Pas de sanction unique pour les conducteurs dangereux dans l’UE
Les parlementaires souhaitaient que les États collaborent davantage pour sanctionner les conducteurs fautifs hors de leur pays d’origine. Ils sont heurté à la volonté des États.
Les parlementaires souhaitaient que les États collaborent davantage pour sanctionner les conducteurs fautifs hors de leur pays d’origine. Ils sont heurté à la volonté des États.
« Les conducteurs sont aujourd’hui dans un état quasi total d’impunité à l’étranger ». Ces mots de la députée européenne Inés Ayala-Sender (S&D/ Parti ouvrier espagnol) sont toujours valables aujourd’hui.
Les parlementaires européens plaidaient pour une mise en commun des informations (identité, numéro de carte grise et d’immatriculation) dont disposent les États sur les conducteurs placés sous leur autorité.
Ils souhaitaient aussi la mise en place d’une base de donnée indépendante qui permette de formuler des sanctions communes entre les pays de l’UE.
Mais les États n’en ont pas voulu. Certains d’entre eux se sont opposés au partage de données personnelles et confidentielles et jugé que ce procédé relevait de la coopération policière entre pays.

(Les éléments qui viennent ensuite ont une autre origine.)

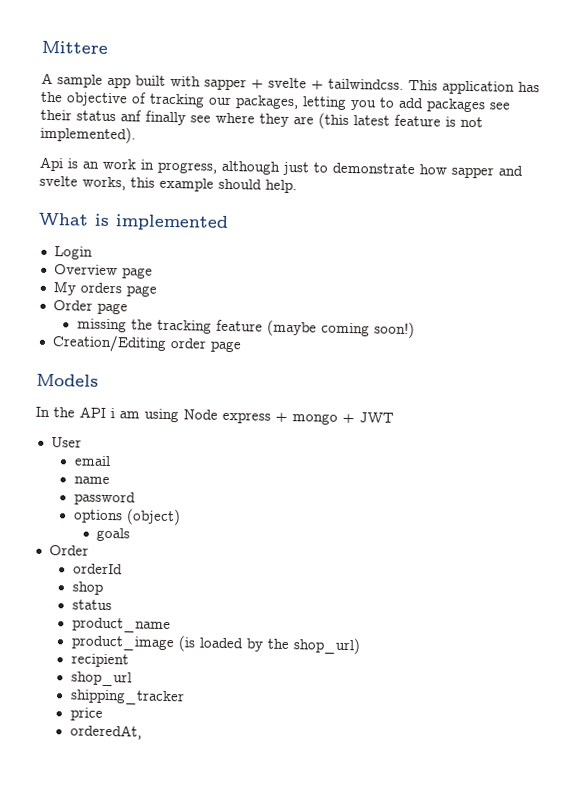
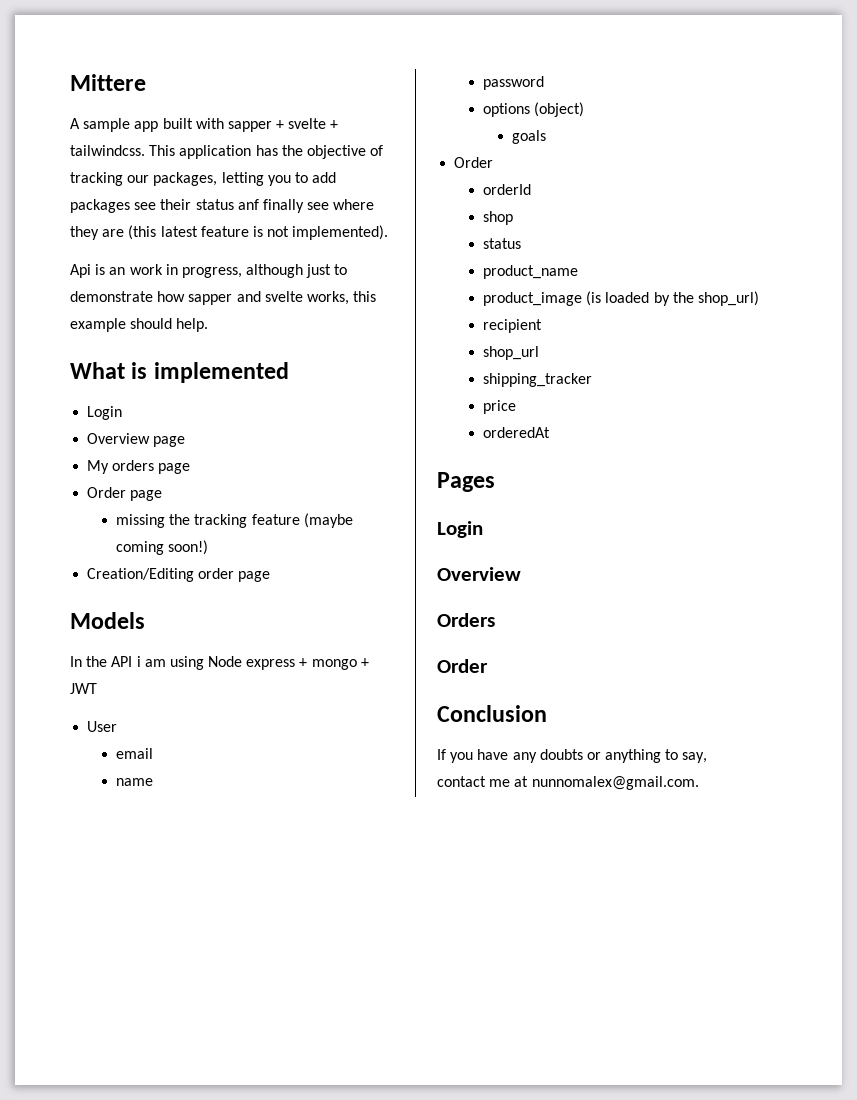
[69,724,142,740] orderedAt, -> [482,427,550,438] [437,472,495,492] [437,521,483,538] [437,567,521,581] [437,613,495,627] [437,659,488,673] [437,705,547,722] [437,749,708,763] [437,776,699,790] orderedAt // Pages // Login // Overview // Orders // Order // Conclusion // If you have any doubts or anything to say, contact me at nunnomalex@gmail.com.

Pas de priorité de traitement
Le Parlement européen a donc du abandonner sa volonté d’harmoniser les sanctions.
Lors d’un vote mardi 24 mai, les députés de la commission Transport ont accepté que les données soient gérées par Eurcaris qui traite déjà les informations confidentielles rassemblées par les États sur les personnes menaçant leur sécurité.
Une concession de taille qui si elle ouvre la voie à un partage des données sur les conducteurs européens, se fera dans des conditions telles que ce systéme ne permettra pas de lutter efficacement contre les infractions transfrontalières.
« Les données sur les conducteurs n’auront pas une priorité de traitement sur les celles des personnes surveillées par les polices nationales, de sorte les États consideront les cas d’infractions transfrontalières avec trés peu d’intérêt », déplore le rapporteur Inés Ayala-Sender.
Le texte final sera adopté par le Parlement européen en juillet, l’adoption de la directive est prévue d’ici deux ou trois ans.